Yes, it’s cyclic.  I’ve experienced having my job redefined so many times that I now expect it as an inevitability.  As a result of this dynamic, my job only consisted of developing the Collections website.  Operations and Fraud had their own team of developers.  Whether or not this was more efficient is an argument left to history, and only a transitory state as defined by those in charge.

Yet, to me it seemed counter-intuitive to have no communication between the teams.  After all, we were doing the same thing, and using the same software.  It was only expected that each of us had differing levels of knowledge which, if combined, could benefit everyone, right?  Not waiting for any management sign-off, as is my way, I initiated dialogs with the other team members.  We began sharing knowledge, with limited success, but eventually my own manager saw the value and started some more formal cross-team discussions.
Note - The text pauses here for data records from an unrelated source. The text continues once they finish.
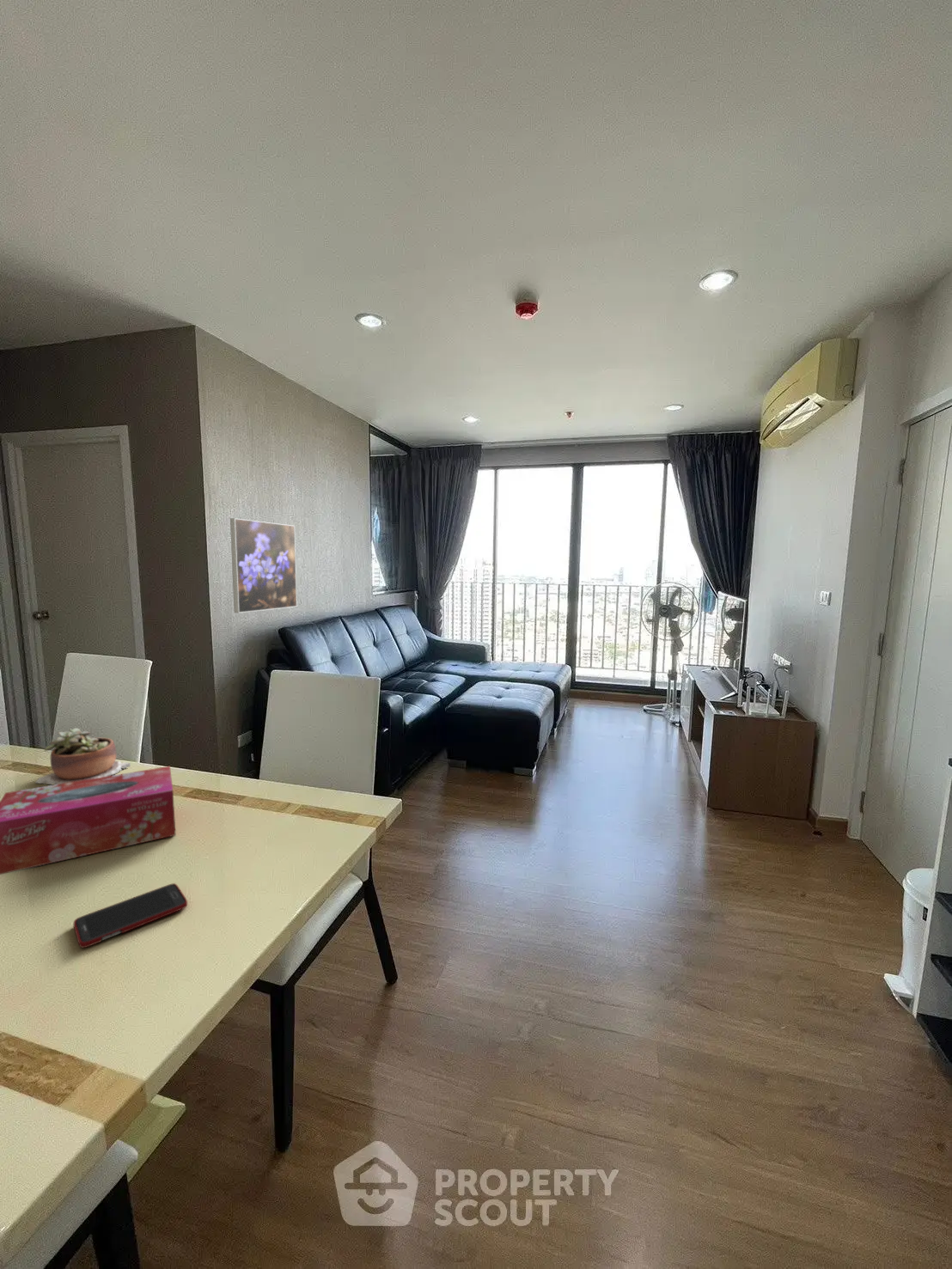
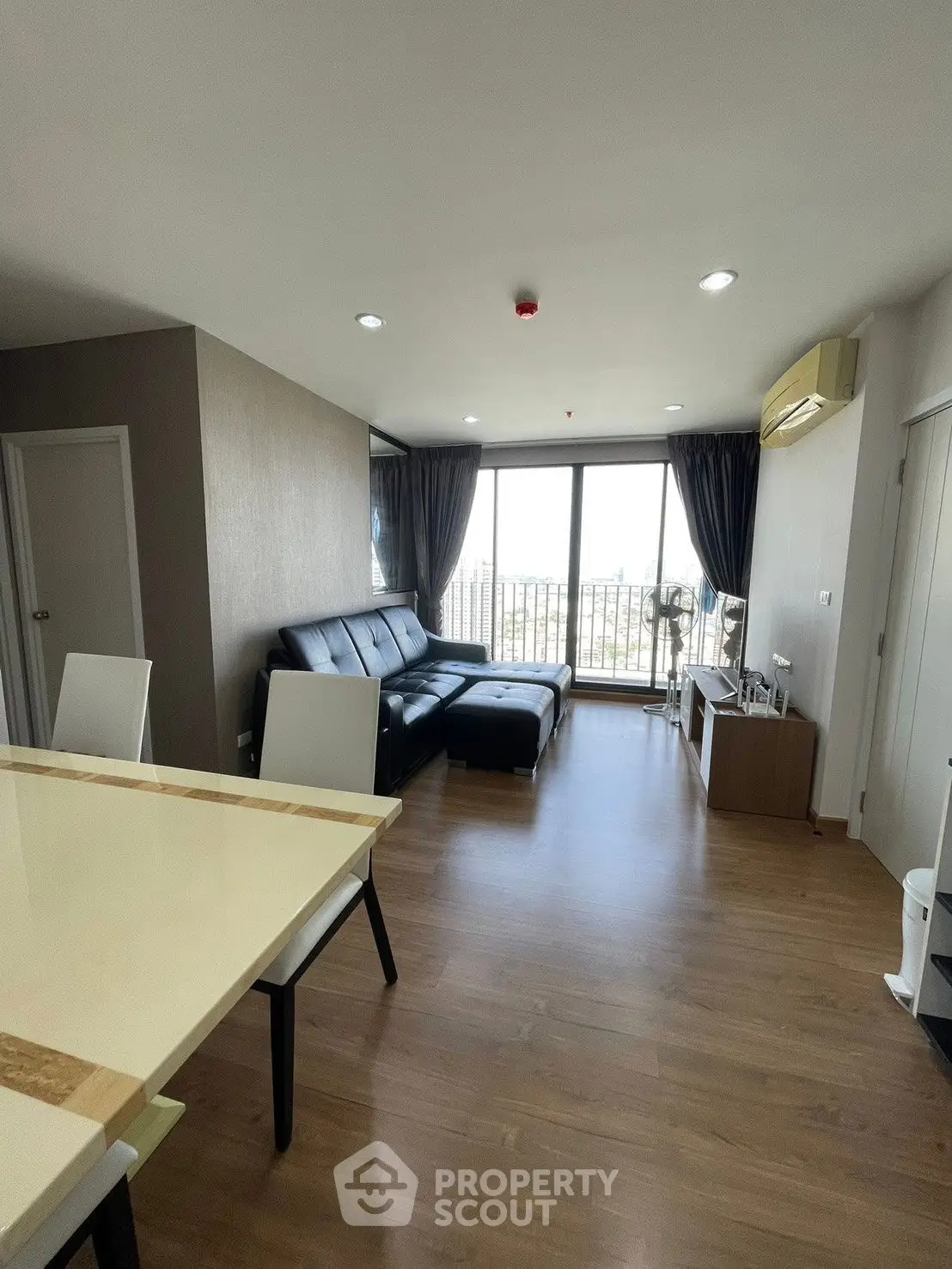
- succulent plant [34,728,131,785]
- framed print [229,517,298,613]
- cell phone [73,882,188,949]
- tissue box [0,766,177,875]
And all I was after was the sharing of knowledge and information, and to physically sit near each other.  My request for a desk near the Operations team was immediately denied.  Then, as the discussions began to involve higher levels of management, they died.  Some of the changes were minor, like upgrading to HTML5, or implementing RSS update feeds.  But ultimately, sensing stagnation and seeing opportunity elsewhere, I took a promotion and transferred to Marketing.

Two months later, one of the publishers from the Operations team ran into me as I was taking a walk outside.  She confirmed that all movement on the collective ideas had been paused indefinitely, much to her dismay.  Shortly thereafter, I received a group email from higher management confirming this.

Ultimately, I’m just as guilty, for I too benefited from this system.  In the process of pushing for change, I gained the experience and notoriety needed to achieve promotion, leaving my work, and any hope of meaningful lasting change, to atrophy, thus becoming part of the eternal cycle of zero sum innovation.

We are products of our time.  If the right conditions do not present themselves, any idea, good or bad, will fail to achieve fruition.  So it was with this story, but while we may not have seen our ideas implemented, technology forces change, and some version of them ultimately will be.  I’m curious how similar to our own goals they will turn out.